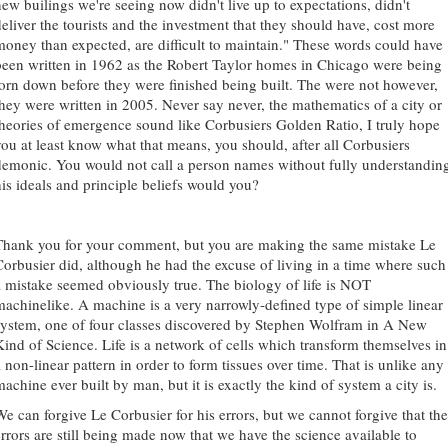
new builings we're seeing now didn't live up to expectations, didn't
deliver the tourists and the investment that they should have, cost more
money than expected, are difficult to maintain." These words could have
been written in 1962 as the Robert Taylor homes in Chicago were being
torn down before they were finished being built. The were not however,
they were written in 2005. Never say never, the mathematics of a city or
theories of emergence sound like Corbusiers Golden Ratio, I truly hope
you at least know what that means, you should, after all Corbusiers
demonic. You would not call a person names without fully understandin
his ideals and principle beliefs would you?
Thank you for your comment, but you are making the same mistake Le
Corbusier did, although he had the excuse of living in a time where such
a mistake seemed obviously true. The biology of life is NOT
machinelike. A machine is a very narrowly-defined type of simple linear
system, one of four classes discovered by Stephen Wolfram in A New
Kind of Science. Life is a network of cells which transform themselves in
 non-linear pattern in order to form tissues over time. That is unlike any
achine ever built by man, but it is exactly the kind of system a city is.
We can forgive Le Corbusier for his errors, but we cannot forgive that the
errors are still being made now that we have the science available to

## DESCRIPTION OF THE TASK
Show each line of the records above containing "mistake".

## ANSWER SECTION
Thank you for your comment, but you are making the same mistake Le
a mistake seemed obviously true. The biology of life is NOT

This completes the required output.